Thursday, October 29, 2009

oh MAAAAAAN

post night shift is such a hard mood to pull off.
i do not do it very well.

it doesn't help when the dog pees on the floor. and you step in it.
it doesn't help when you drop a gallon of milk on the floor. after you've de-lidded it.
it doesn't help when your sprinkles tip over. effin cookies.
it doesn't help listening to doors slam upstairs. "get out of my life" "i'm not IN your life" kids.
it doesn't help when your dog pees on the floor. AGAIN! WTF!?!

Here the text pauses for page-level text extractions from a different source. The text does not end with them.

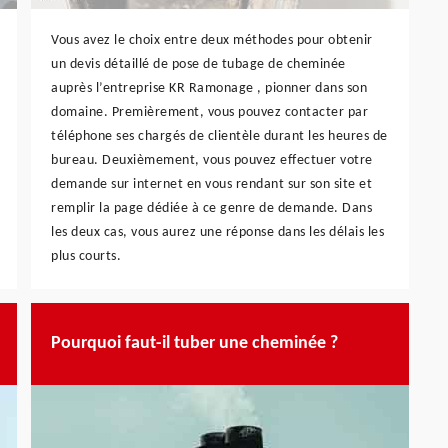
Vous avez le choix entre deux méthodes pour obtenir
un devis détaillé de pose de tubage de cheminée
auprès l’entreprise KR Ramonage , pionner dans son
domaine. Premièrement, vous pouvez contacter par
téléphone ses chargés de clientèle durant les heures de
bureau. Deuxièmement, vous pouvez effectuer votre
demande sur internet en vous rendant sur son site et
remplir la page dédiée à ce genre de demande. Dans
les deux cas, vous aurez une réponse dans les délais les
plus courts.
Pourquoi faut-il tuber une cheminée ?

i was supposed to therapeutically bake halloween cookies today. it feels like a chore.
but i know that my son will carry them proudly to his party tomorrow. having said that,
i've eaten more of the sugar cookie dough than cookies i have produced.

my outlaws are coming tomorrow for two nights. my husband is coming home tonight.
i am going to try and be nice to him, but i can't promise anything. i'm cranky!

fine. xo. there.

Sunday, October 25, 2009

i don't know what you're talking about...

well. it's night time. i went back on the whole foods diet today. i did ok until the hershey's kiss avec macadamia nuts...i had three. and at least 3 teaspoons of homemade icing. not bad. not bad at all.

work was busy, but good. our household has been very very quiet tonight. we are stressed & pensive, the boys are at their fathers, the dog is playing with a mitten.

the dishwasher broke today, it won't drain, and the plumber is having a hard time fixing it.

tomorrow is monday. things will be better on tuesday. at creepy clown cake class.